What to do — Find how many lines below hold "down", then state that number by itself.

---------- Records to use

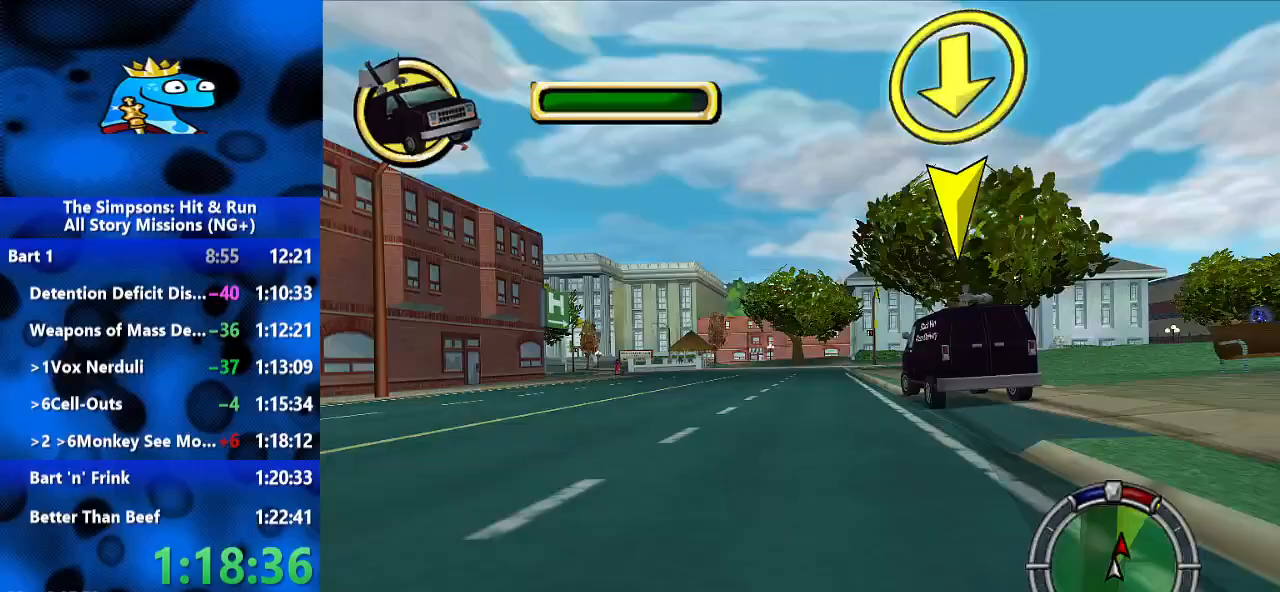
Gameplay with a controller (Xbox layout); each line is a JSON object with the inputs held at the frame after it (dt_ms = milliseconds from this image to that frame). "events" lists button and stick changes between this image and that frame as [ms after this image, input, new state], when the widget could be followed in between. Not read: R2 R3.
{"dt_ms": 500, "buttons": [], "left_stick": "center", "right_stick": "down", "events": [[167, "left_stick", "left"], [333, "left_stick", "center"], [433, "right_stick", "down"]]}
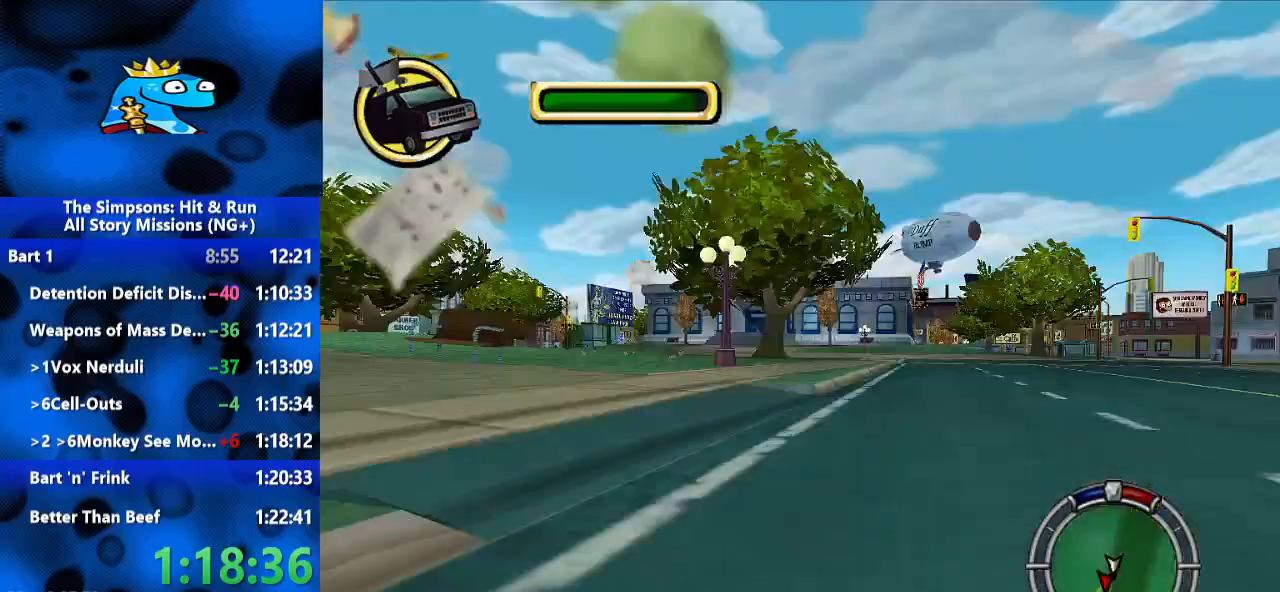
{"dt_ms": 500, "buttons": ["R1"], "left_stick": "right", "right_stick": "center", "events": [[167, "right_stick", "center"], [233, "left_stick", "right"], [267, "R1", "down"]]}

--------------------
---------- Records to use

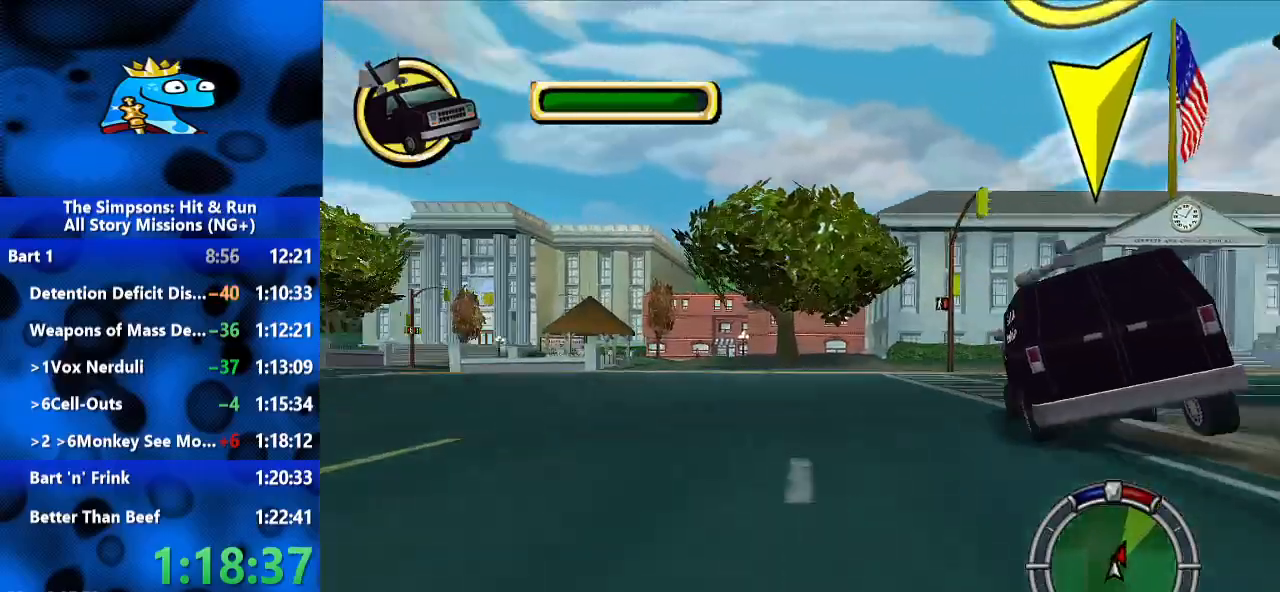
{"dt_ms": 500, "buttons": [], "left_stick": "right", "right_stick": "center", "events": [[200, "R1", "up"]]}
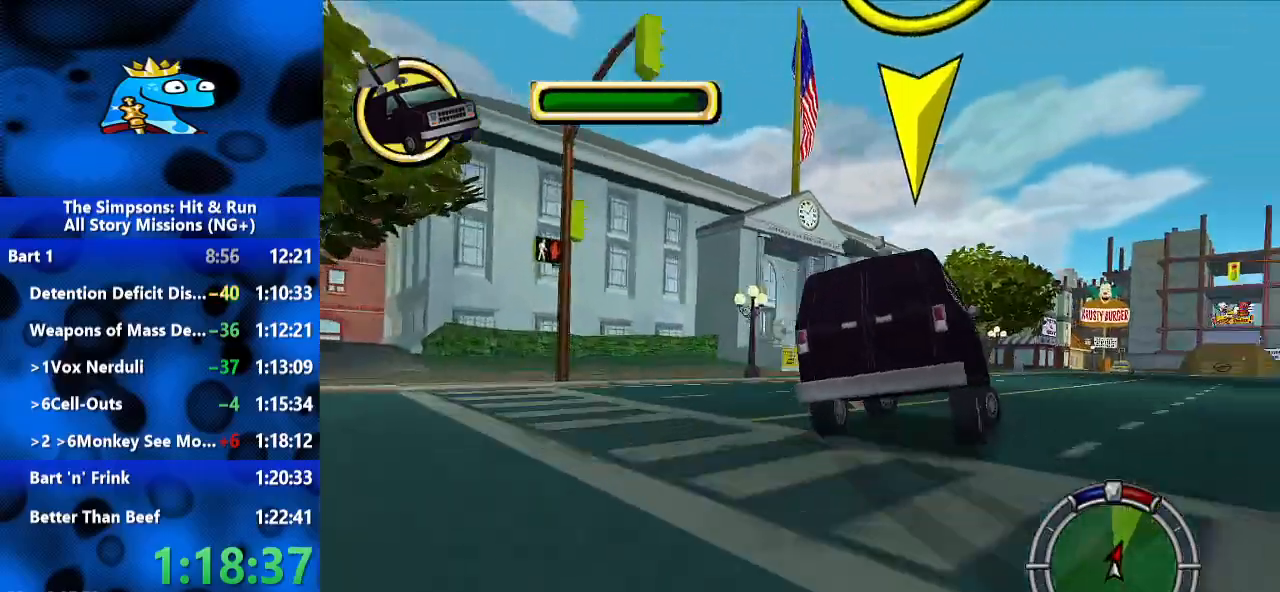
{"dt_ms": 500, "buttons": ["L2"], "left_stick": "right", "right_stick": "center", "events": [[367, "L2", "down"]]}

--------------------

Result for this task — 3